## [Structured page parsing data]
^^^^^^^^

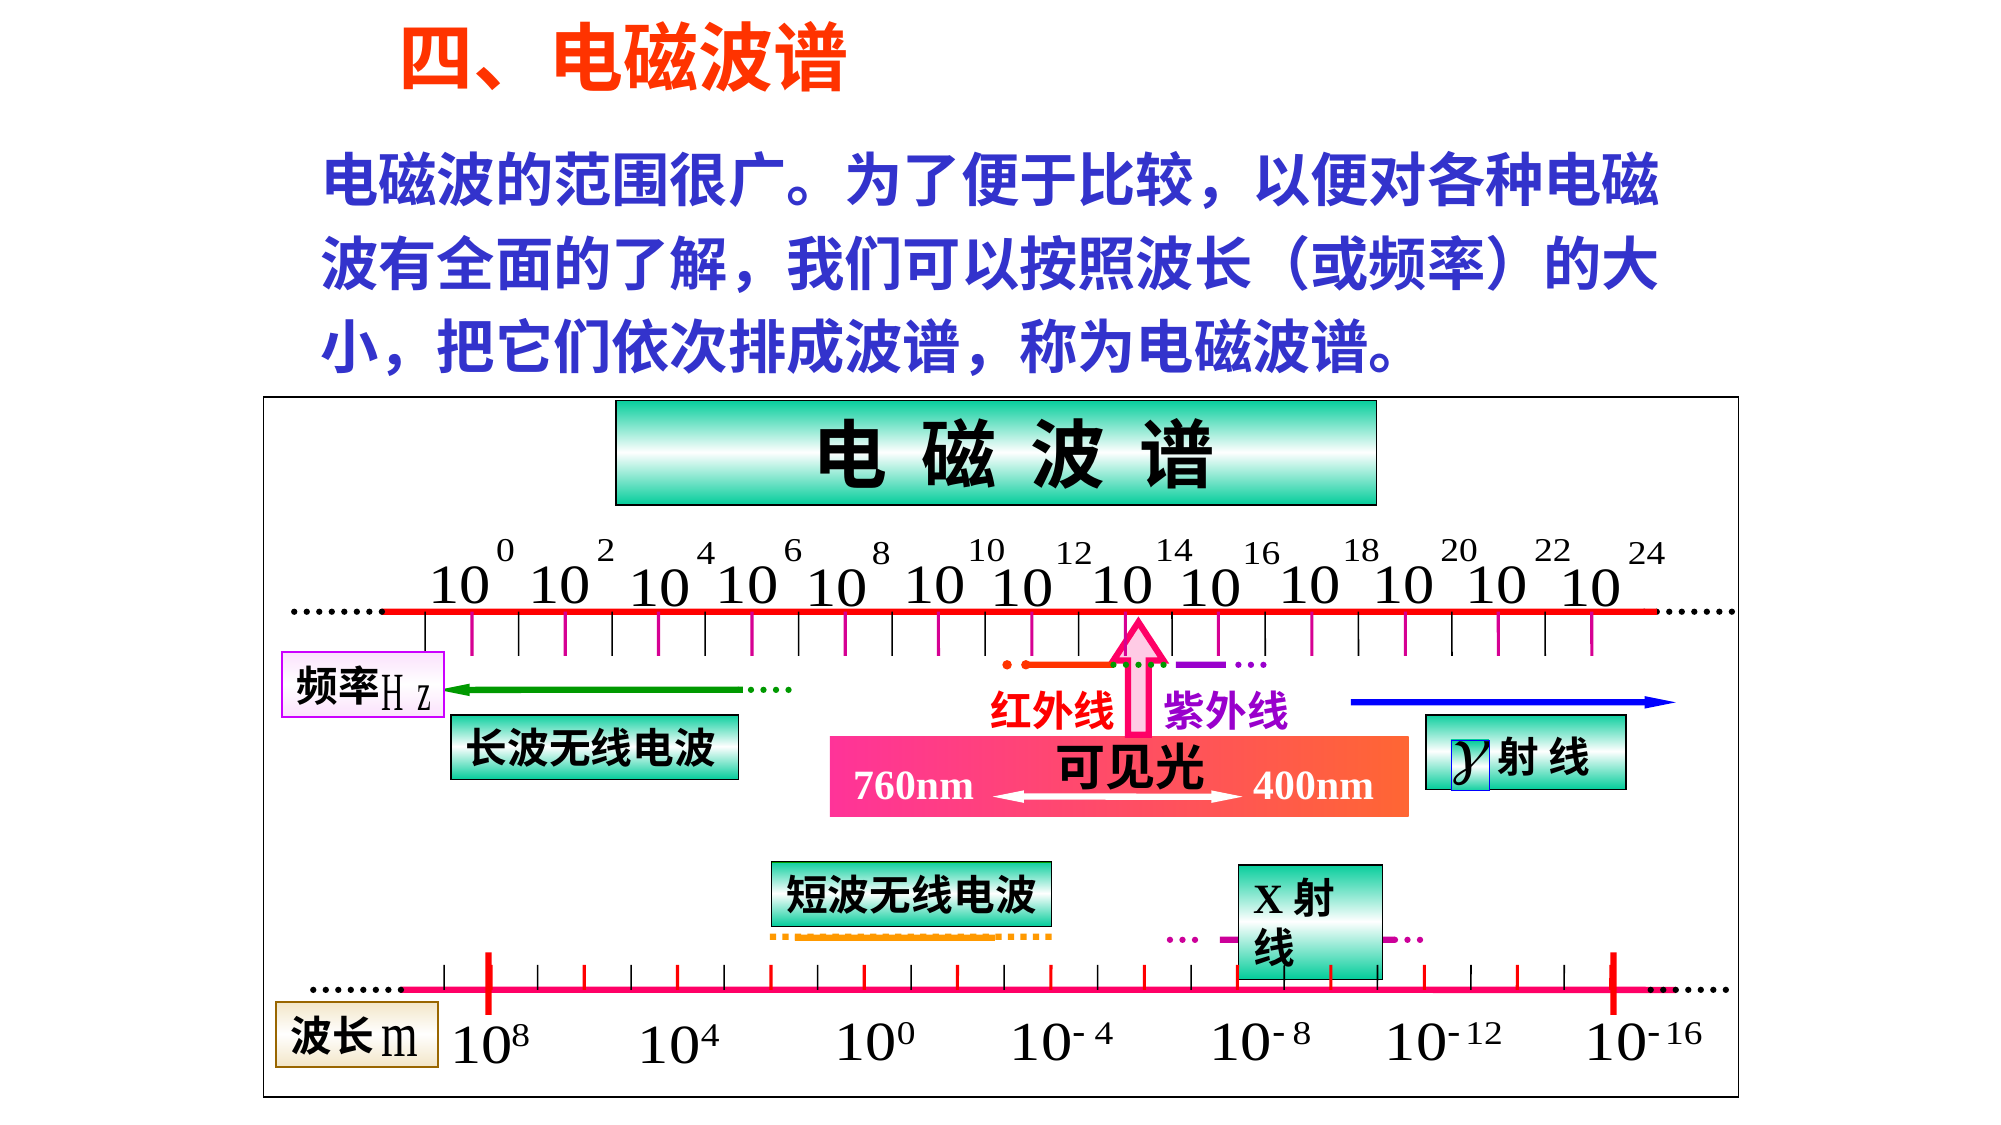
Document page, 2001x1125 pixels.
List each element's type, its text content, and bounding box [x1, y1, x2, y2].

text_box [263, 396, 1739, 1098]
text_box 四、电磁波谱 [366, 0, 1067, 121]
text_box 电磁波的范围很广。为了便于比较，以便对各种电磁波有全面的了解，我们可以按照波长（或频率）的大小，把它们依次排成波谱，称为电磁波谱。 [305, 121, 1688, 388]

^^^^^^^^

## [ASSIGNMENT]
Set down exactly the lines from the one that contains "List each element's" to the final line above, both included, and nothing more.

## [EXERCISE ANSWER]
List each element's type, its text content, and bounding box [x1, y1, x2, y2].

text_box [263, 396, 1739, 1098]
text_box 四、电磁波谱 [366, 0, 1067, 121]
text_box 电磁波的范围很广。为了便于比较，以便对各种电磁波有全面的了解，我们可以按照波长（或频率）的大小，把它们依次排成波谱，称为电磁波谱。 [305, 121, 1688, 388]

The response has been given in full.